• **The task**:
For the entries below, say how many lines hold the word "output", with the number as the only reply.

• **Electronic design files**:

[Start of Attachment]

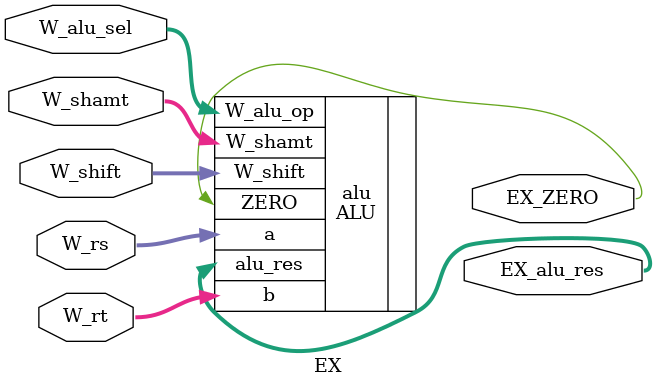
<source format=v>
`timescale 1ns / 1ps


module EX(
        input wire [2:0] W_alu_sel,
        input wire [1:0] W_shift,
        input wire [4:0] W_shamt,
        input wire [31:0] W_rs,
        input wire [31:0] W_rt,
        output wire [31:0] EX_alu_res,
        output wire EX_ZERO
    );

    ALU alu(
        .a(W_rs),
        .b(W_rt),
        .W_alu_op(W_alu_sel),
        .W_shift(W_shift),
        .W_shamt(W_shamt),
        .alu_res(EX_alu_res),
        .ZERO(EX_ZERO)
    );

endmodule

</source>
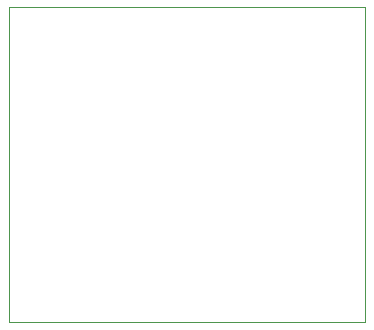
<source format=gbp>
G04 EAGLE Gerber RS-274X export*
G75*
%MOMM*%
%FSLAX34Y34*%
%LPD*%
%INSMD-Paste Unterseite*%
%IPPOS*%
%AMOC8*
5,1,8,0,0,1.08239X$1,22.5*%
G01*
%ADD10C,0.000000*%


D10*
X38100Y127000D02*
X339600Y127000D01*
X339600Y393600D01*
X38100Y393600D01*
X38100Y127000D01*
M02*

</source>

[End of Attachment]

• **Task response**:
2